Problem:
Omit the pictures from the listing below and print every remaining entry verbatim.

Supplied information:
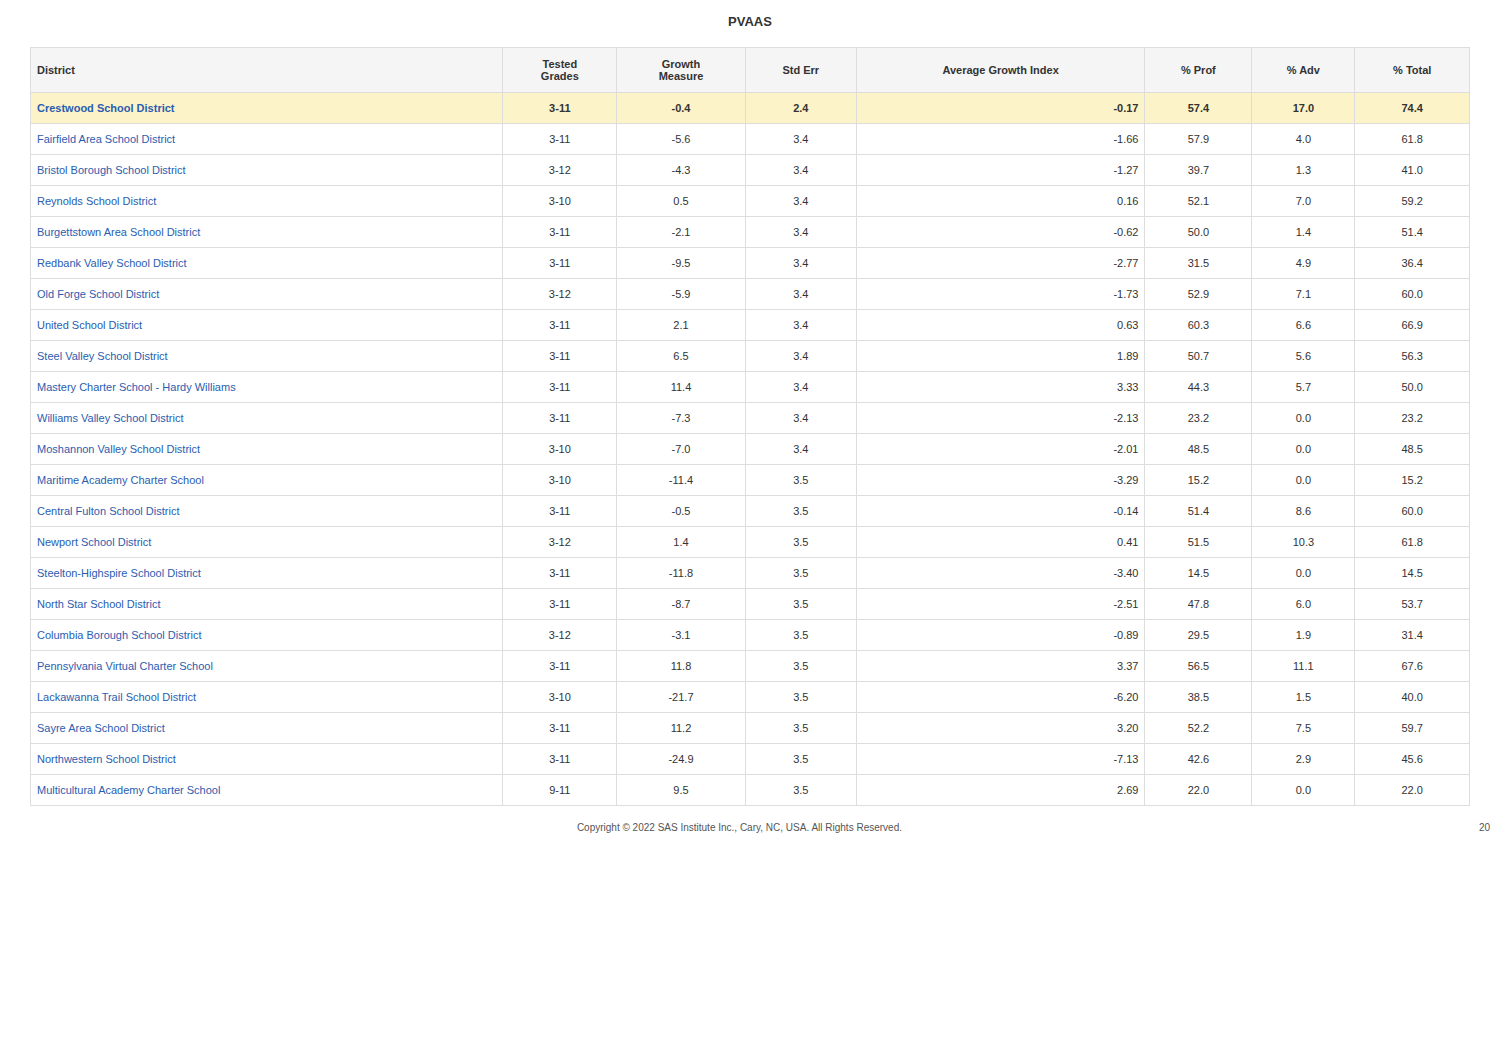PVAAS
| District | Tested Grades | Growth Measure | Std Err | Average Growth Index | % Prof | % Adv | % Total |
| --- | --- | --- | --- | --- | --- | --- | --- |
| Crestwood School District | 3-11 | -0.4 | 2.4 | -0.17 | 57.4 | 17.0 | 74.4 |
| Fairfield Area School District | 3-11 | -5.6 | 3.4 | -1.66 | 57.9 | 4.0 | 61.8 |
| Bristol Borough School District | 3-12 | -4.3 | 3.4 | -1.27 | 39.7 | 1.3 | 41.0 |
| Reynolds School District | 3-10 | 0.5 | 3.4 | 0.16 | 52.1 | 7.0 | 59.2 |
| Burgettstown Area School District | 3-11 | -2.1 | 3.4 | -0.62 | 50.0 | 1.4 | 51.4 |
| Redbank Valley School District | 3-11 | -9.5 | 3.4 | -2.77 | 31.5 | 4.9 | 36.4 |
| Old Forge School District | 3-12 | -5.9 | 3.4 | -1.73 | 52.9 | 7.1 | 60.0 |
| United School District | 3-11 | 2.1 | 3.4 | 0.63 | 60.3 | 6.6 | 66.9 |
| Steel Valley School District | 3-11 | 6.5 | 3.4 | 1.89 | 50.7 | 5.6 | 56.3 |
| Mastery Charter School - Hardy Williams | 3-11 | 11.4 | 3.4 | 3.33 | 44.3 | 5.7 | 50.0 |
| Williams Valley School District | 3-11 | -7.3 | 3.4 | -2.13 | 23.2 | 0.0 | 23.2 |
| Moshannon Valley School District | 3-10 | -7.0 | 3.4 | -2.01 | 48.5 | 0.0 | 48.5 |
| Maritime Academy Charter School | 3-10 | -11.4 | 3.5 | -3.29 | 15.2 | 0.0 | 15.2 |
| Central Fulton School District | 3-11 | -0.5 | 3.5 | -0.14 | 51.4 | 8.6 | 60.0 |
| Newport School District | 3-12 | 1.4 | 3.5 | 0.41 | 51.5 | 10.3 | 61.8 |
| Steelton-Highspire School District | 3-11 | -11.8 | 3.5 | -3.40 | 14.5 | 0.0 | 14.5 |
| North Star School District | 3-11 | -8.7 | 3.5 | -2.51 | 47.8 | 6.0 | 53.7 |
| Columbia Borough School District | 3-12 | -3.1 | 3.5 | -0.89 | 29.5 | 1.9 | 31.4 |
| Pennsylvania Virtual Charter School | 3-11 | 11.8 | 3.5 | 3.37 | 56.5 | 11.1 | 67.6 |
| Lackawanna Trail School District | 3-10 | -21.7 | 3.5 | -6.20 | 38.5 | 1.5 | 40.0 |
| Sayre Area School District | 3-11 | 11.2 | 3.5 | 3.20 | 52.2 | 7.5 | 59.7 |
| Northwestern School District | 3-11 | -24.9 | 3.5 | -7.13 | 42.6 | 2.9 | 45.6 |
| Multicultural Academy Charter School | 9-11 | 9.5 | 3.5 | 2.69 | 22.0 | 0.0 | 22.0 |
Copyright © 2022 SAS Institute Inc., Cary, NC, USA. All Rights Reserved. 20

Answer section:
PVAAS
| District | Tested Grades | Growth Measure | Std Err | Average Growth Index | % Prof | % Adv | % Total |
| --- | --- | --- | --- | --- | --- | --- | --- |
| Crestwood School District | 3-11 | -0.4 | 2.4 | -0.17 | 57.4 | 17.0 | 74.4 |
| Fairfield Area School District | 3-11 | -5.6 | 3.4 | -1.66 | 57.9 | 4.0 | 61.8 |
| Bristol Borough School District | 3-12 | -4.3 | 3.4 | -1.27 | 39.7 | 1.3 | 41.0 |
| Reynolds School District | 3-10 | 0.5 | 3.4 | 0.16 | 52.1 | 7.0 | 59.2 |
| Burgettstown Area School District | 3-11 | -2.1 | 3.4 | -0.62 | 50.0 | 1.4 | 51.4 |
| Redbank Valley School District | 3-11 | -9.5 | 3.4 | -2.77 | 31.5 | 4.9 | 36.4 |
| Old Forge School District | 3-12 | -5.9 | 3.4 | -1.73 | 52.9 | 7.1 | 60.0 |
| United School District | 3-11 | 2.1 | 3.4 | 0.63 | 60.3 | 6.6 | 66.9 |
| Steel Valley School District | 3-11 | 6.5 | 3.4 | 1.89 | 50.7 | 5.6 | 56.3 |
| Mastery Charter School - Hardy Williams | 3-11 | 11.4 | 3.4 | 3.33 | 44.3 | 5.7 | 50.0 |
| Williams Valley School District | 3-11 | -7.3 | 3.4 | -2.13 | 23.2 | 0.0 | 23.2 |
| Moshannon Valley School District | 3-10 | -7.0 | 3.4 | -2.01 | 48.5 | 0.0 | 48.5 |
| Maritime Academy Charter School | 3-10 | -11.4 | 3.5 | -3.29 | 15.2 | 0.0 | 15.2 |
| Central Fulton School District | 3-11 | -0.5 | 3.5 | -0.14 | 51.4 | 8.6 | 60.0 |
| Newport School District | 3-12 | 1.4 | 3.5 | 0.41 | 51.5 | 10.3 | 61.8 |
| Steelton-Highspire School District | 3-11 | -11.8 | 3.5 | -3.40 | 14.5 | 0.0 | 14.5 |
| North Star School District | 3-11 | -8.7 | 3.5 | -2.51 | 47.8 | 6.0 | 53.7 |
| Columbia Borough School District | 3-12 | -3.1 | 3.5 | -0.89 | 29.5 | 1.9 | 31.4 |
| Pennsylvania Virtual Charter School | 3-11 | 11.8 | 3.5 | 3.37 | 56.5 | 11.1 | 67.6 |
| Lackawanna Trail School District | 3-10 | -21.7 | 3.5 | -6.20 | 38.5 | 1.5 | 40.0 |
| Sayre Area School District | 3-11 | 11.2 | 3.5 | 3.20 | 52.2 | 7.5 | 59.7 |
| Northwestern School District | 3-11 | -24.9 | 3.5 | -7.13 | 42.6 | 2.9 | 45.6 |
| Multicultural Academy Charter School | 9-11 | 9.5 | 3.5 | 2.69 | 22.0 | 0.0 | 22.0 |
Copyright © 2022 SAS Institute Inc., Cary, NC, USA. All Rights Reserved. 20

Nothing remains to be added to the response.